Methods. Thirty-two consecutive patients (average age, 71.1 years; range, 65-81 years) with thoracic or thoracolumbar osteoporotic kyphosis underwent ALO. Mean follow-up was 3.2 years (range, 2.1-6.1 years). Radiographic studies, complications, and patient satisfaction were assessed.

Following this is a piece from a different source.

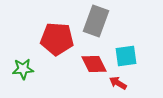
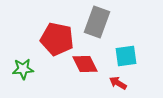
gray rectangle: moved 1 px right, 1 px down
red pentagon: rotated 8 degrees clockwise
red diamond: moved 9 px left
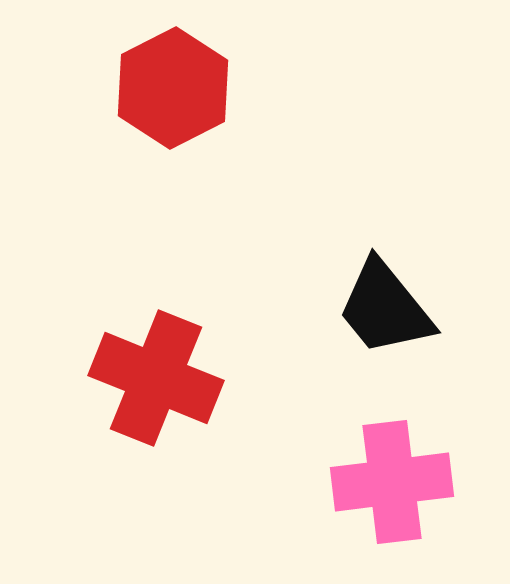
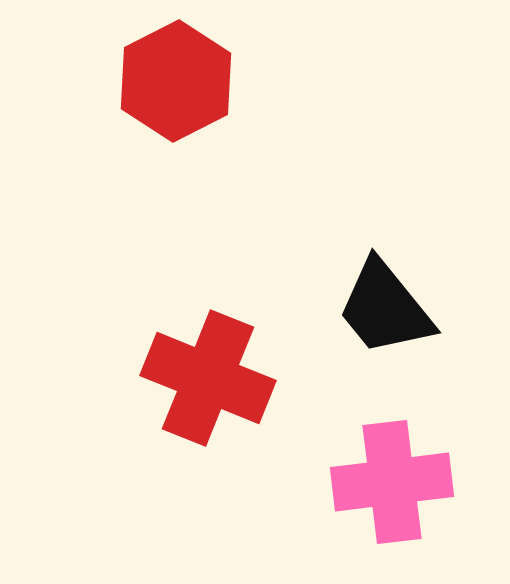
red hexagon: moved 3 px right, 7 px up
red cross: moved 52 px right
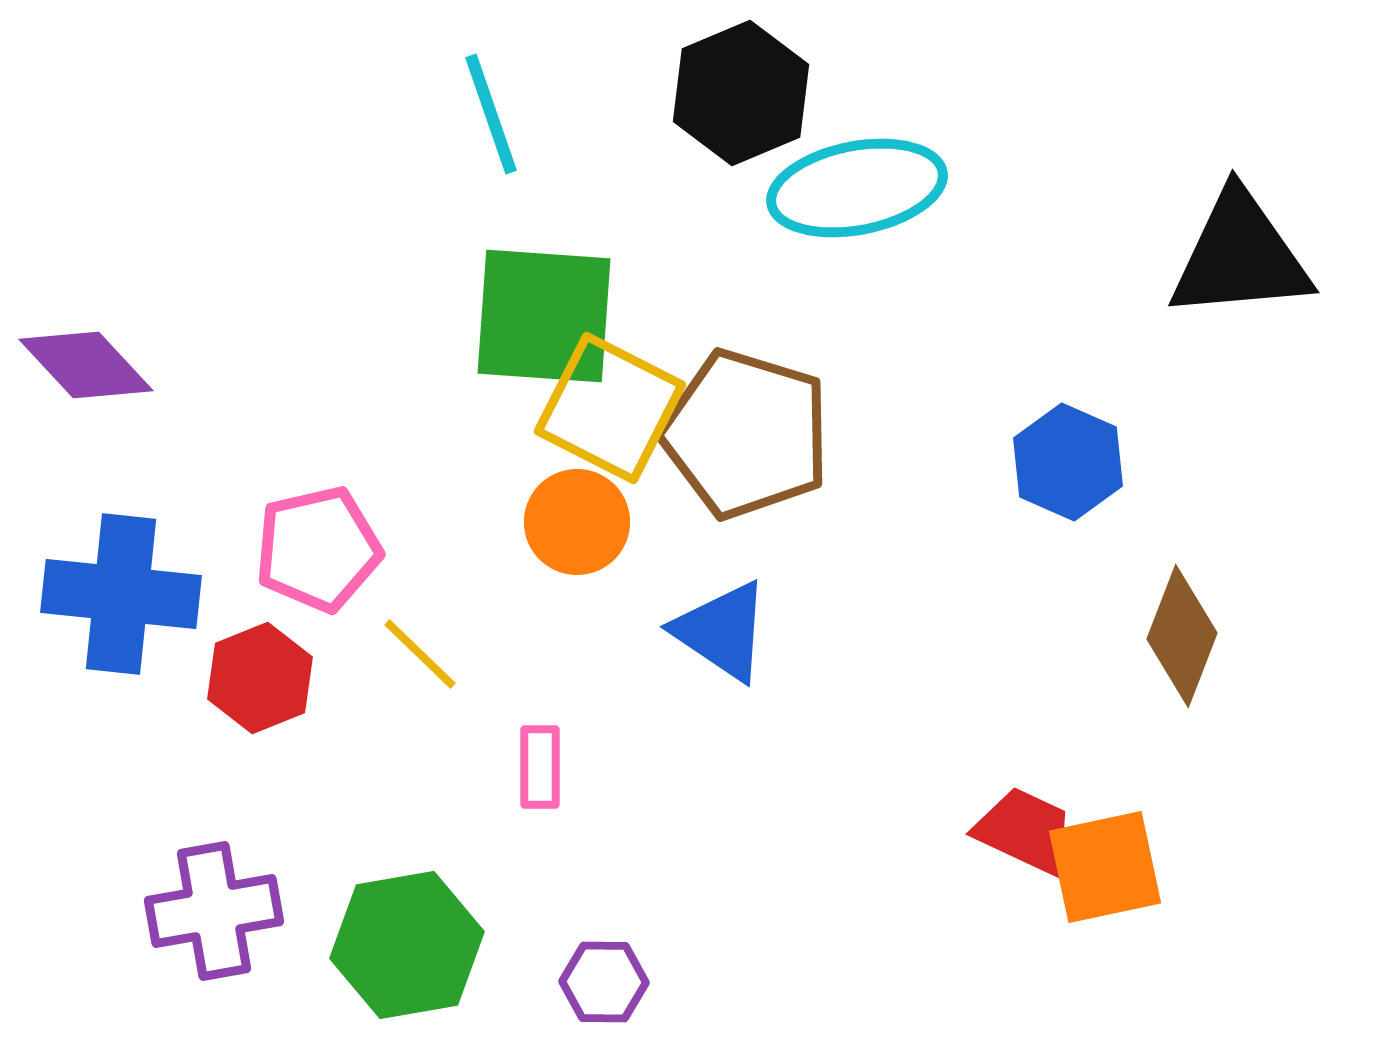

Results. Mean operative time was 135 min, and mean blood loss was 722 mL. In 11 patients with thoracic hyperkyphosis, the mean Cobb angle was corrected from 81.6 ° (range, 73 ° -97 °) to 24.3 ° (range, 18 ° -30 °), indicating normal kyphosis. In 19 patients, thoracolumbar kyphosis of 54.4 ° (range, 45°-71°) was corrected to -2.3 ° (range, -11 ° to 8 °). Sagittal imbalance was 11.5 cm before surgery and 4.8 cm after. Satisfactory correction was achieved in all patients, without anterior release. Local kyphosis was corrected to -9.3 ° from 51.2 °, and mean vertebral kyphosis, to -25.3 ° from 15.6 °. In 17 patients with neurologic deficit, Frankel grades improved postoperatively. No major complication occurred. All patients reported improved pain and self-image and overall satisfaction.
Conclusions. ALO and minimal segments fixation is effective for managing thoracic or thoracolumbar osteoporotic kyphosis. It obviated anterior procedures and had fewer complications and high patient satisfaction.